In order to make citizen science data more discoverable and usable, one strategy is to publish the data to a well recognized, respected and open repository such as the Global Biodiversity Information Facility (GBIF). GBIF records conform to Darwin Core Standards, community generated standards that ensure that biodiversity metadata is described by a standardized vocabulary. GBIF developed the Integrated Publishing Toolkit (IPT) to facilitate data publication and ensure that all records conform to Darwin Core Standards by mapping terms from the source dataset (e.g. a csv file) to Darwin Core terms.
This week, I decided to explore the IPT to determine how Citsci.org might be able to use it in the near future to publish their citizen science datasets to GBIF. In order to download and run IPT, I first had to run Tomcat (a servelet container – whatever that means) on my computer. Having never heard of Tomcat before, it took me a whole day to figure out how to install and run it. Basically, i had to update my Java Runtime Environment and make a few custom tweaks before I was able to open up a local instance of Tomcat using the Terminal application on my Mac.

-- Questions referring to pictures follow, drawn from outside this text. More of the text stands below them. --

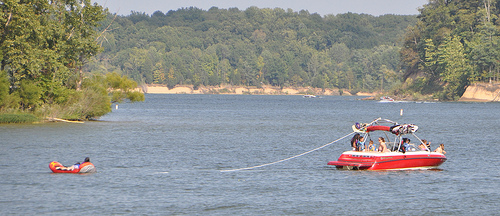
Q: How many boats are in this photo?
A: 1.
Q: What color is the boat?
A: Red.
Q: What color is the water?
A: Blue.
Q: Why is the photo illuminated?
A: It is daylight.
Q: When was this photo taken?
A: During the day.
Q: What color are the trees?
A: Green.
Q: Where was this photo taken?
A: On the water.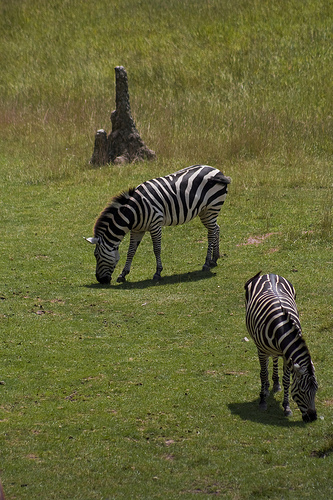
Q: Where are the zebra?
A: In a field.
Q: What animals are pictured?
A: Zebra.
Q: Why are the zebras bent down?
A: The are grazing.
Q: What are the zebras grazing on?
A: Grass.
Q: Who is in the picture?
A: No one is in the picture.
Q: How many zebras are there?
A: Two.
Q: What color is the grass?
A: Green.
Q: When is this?
A: Daytime.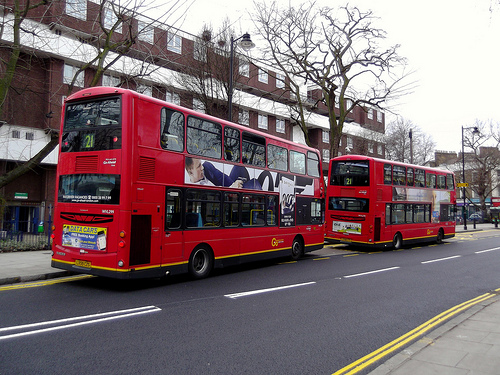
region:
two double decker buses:
[41, 68, 499, 278]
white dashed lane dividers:
[197, 243, 474, 294]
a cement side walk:
[365, 270, 497, 374]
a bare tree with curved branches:
[247, 1, 409, 143]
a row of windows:
[97, 3, 211, 60]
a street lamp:
[222, 28, 262, 118]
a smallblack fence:
[6, 225, 48, 250]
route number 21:
[72, 126, 111, 160]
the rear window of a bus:
[55, 90, 122, 135]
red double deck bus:
[82, 95, 330, 283]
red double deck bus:
[342, 152, 464, 247]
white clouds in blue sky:
[398, 45, 459, 86]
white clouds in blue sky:
[438, 45, 498, 92]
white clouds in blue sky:
[407, 18, 472, 86]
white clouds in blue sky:
[434, 32, 482, 104]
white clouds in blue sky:
[407, 45, 477, 122]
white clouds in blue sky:
[414, 12, 464, 63]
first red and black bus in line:
[59, 83, 334, 265]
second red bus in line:
[339, 137, 462, 251]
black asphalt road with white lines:
[67, 278, 445, 373]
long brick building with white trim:
[64, 15, 388, 163]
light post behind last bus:
[455, 122, 484, 224]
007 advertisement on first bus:
[182, 152, 334, 215]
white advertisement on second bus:
[392, 185, 454, 210]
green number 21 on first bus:
[72, 128, 105, 158]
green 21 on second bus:
[338, 171, 357, 185]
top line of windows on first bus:
[164, 100, 329, 179]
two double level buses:
[27, 78, 477, 323]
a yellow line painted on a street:
[386, 294, 485, 373]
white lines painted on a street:
[185, 252, 470, 335]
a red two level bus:
[55, 77, 337, 311]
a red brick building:
[0, 17, 297, 88]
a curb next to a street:
[1, 262, 47, 307]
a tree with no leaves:
[462, 129, 496, 232]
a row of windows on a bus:
[132, 117, 317, 168]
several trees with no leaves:
[49, 18, 400, 93]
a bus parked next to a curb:
[0, 101, 338, 300]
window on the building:
[258, 68, 271, 85]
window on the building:
[188, 41, 213, 62]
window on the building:
[135, 21, 153, 43]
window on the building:
[278, 119, 293, 136]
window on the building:
[258, 117, 268, 127]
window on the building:
[236, 108, 253, 124]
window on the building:
[188, 95, 208, 113]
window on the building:
[60, 68, 92, 85]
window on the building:
[321, 130, 336, 145]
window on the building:
[276, 72, 290, 91]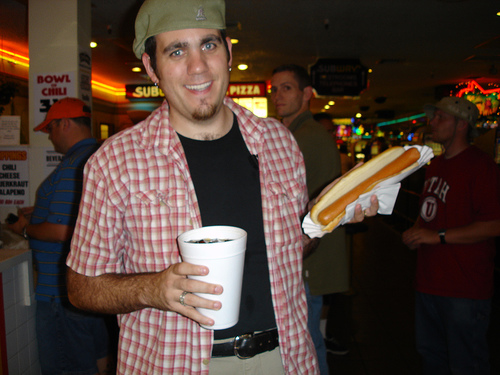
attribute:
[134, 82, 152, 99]
u — letter 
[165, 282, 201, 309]
band — wedding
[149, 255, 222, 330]
hand — man's 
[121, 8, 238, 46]
hat — green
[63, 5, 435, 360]
man — standing in line, black watch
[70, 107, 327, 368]
shirt — black , checkered ,  red plaid 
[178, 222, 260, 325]
cup — ice, Soda 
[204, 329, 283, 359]
belt — black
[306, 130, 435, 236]
hotdog — long bun, large 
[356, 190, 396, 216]
towel — White paper 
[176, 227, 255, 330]
cup — large white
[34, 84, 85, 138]
hat — red 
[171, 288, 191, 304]
ring — wedding  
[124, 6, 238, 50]
hat — tan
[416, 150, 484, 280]
shirt — red tee 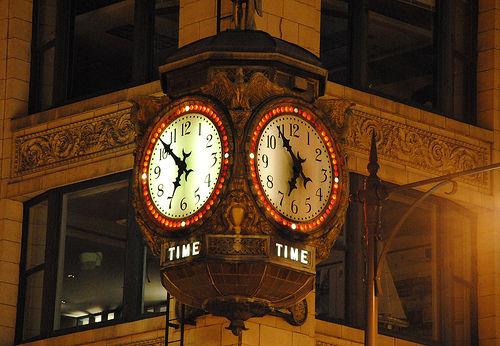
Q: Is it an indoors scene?
A: Yes, it is indoors.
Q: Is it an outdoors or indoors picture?
A: It is indoors.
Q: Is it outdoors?
A: No, it is indoors.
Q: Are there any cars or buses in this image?
A: No, there are no cars or buses.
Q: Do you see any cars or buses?
A: No, there are no cars or buses.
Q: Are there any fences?
A: No, there are no fences.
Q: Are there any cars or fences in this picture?
A: No, there are no fences or cars.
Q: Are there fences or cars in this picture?
A: No, there are no fences or cars.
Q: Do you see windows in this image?
A: Yes, there is a window.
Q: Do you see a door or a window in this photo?
A: Yes, there is a window.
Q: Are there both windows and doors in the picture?
A: No, there is a window but no doors.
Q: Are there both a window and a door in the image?
A: No, there is a window but no doors.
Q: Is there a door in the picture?
A: No, there are no doors.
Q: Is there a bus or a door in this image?
A: No, there are no doors or buses.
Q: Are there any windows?
A: Yes, there is a window.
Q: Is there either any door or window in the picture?
A: Yes, there is a window.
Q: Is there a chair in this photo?
A: No, there are no chairs.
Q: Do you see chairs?
A: No, there are no chairs.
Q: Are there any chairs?
A: No, there are no chairs.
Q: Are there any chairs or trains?
A: No, there are no chairs or trains.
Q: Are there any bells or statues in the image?
A: No, there are no statues or bells.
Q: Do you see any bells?
A: No, there are no bells.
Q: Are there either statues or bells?
A: No, there are no bells or statues.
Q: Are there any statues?
A: No, there are no statues.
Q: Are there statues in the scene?
A: No, there are no statues.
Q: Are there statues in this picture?
A: No, there are no statues.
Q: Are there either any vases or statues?
A: No, there are no statues or vases.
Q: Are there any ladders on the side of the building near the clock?
A: Yes, there is a ladder on the side of the building.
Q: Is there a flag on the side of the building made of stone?
A: No, there is a ladder on the side of the building.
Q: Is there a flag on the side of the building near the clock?
A: No, there is a ladder on the side of the building.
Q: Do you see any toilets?
A: No, there are no toilets.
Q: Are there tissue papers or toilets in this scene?
A: No, there are no toilets or tissue papers.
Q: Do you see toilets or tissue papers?
A: No, there are no toilets or tissue papers.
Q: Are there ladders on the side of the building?
A: Yes, there is a ladder on the side of the building.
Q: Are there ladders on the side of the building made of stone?
A: Yes, there is a ladder on the side of the building.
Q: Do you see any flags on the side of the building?
A: No, there is a ladder on the side of the building.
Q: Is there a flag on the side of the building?
A: No, there is a ladder on the side of the building.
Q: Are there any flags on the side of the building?
A: No, there is a ladder on the side of the building.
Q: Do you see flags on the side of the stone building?
A: No, there is a ladder on the side of the building.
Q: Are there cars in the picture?
A: No, there are no cars.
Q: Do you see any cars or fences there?
A: No, there are no cars or fences.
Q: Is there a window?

I started with the 2.2.1 version of IPT, but i was told by Laura Russell of Vertnet to revert to the older 2.1.1 version because the newest one still has many bugs. Laura was generous enough to walk me through the IPT installation and show me how to manage resources (dataset) and organizations and enter metadata. My next steps are to explore the IPT further with colleagues from Citsci.org, with a goal of using IPT to upload citizen science data to GBIF by this fall.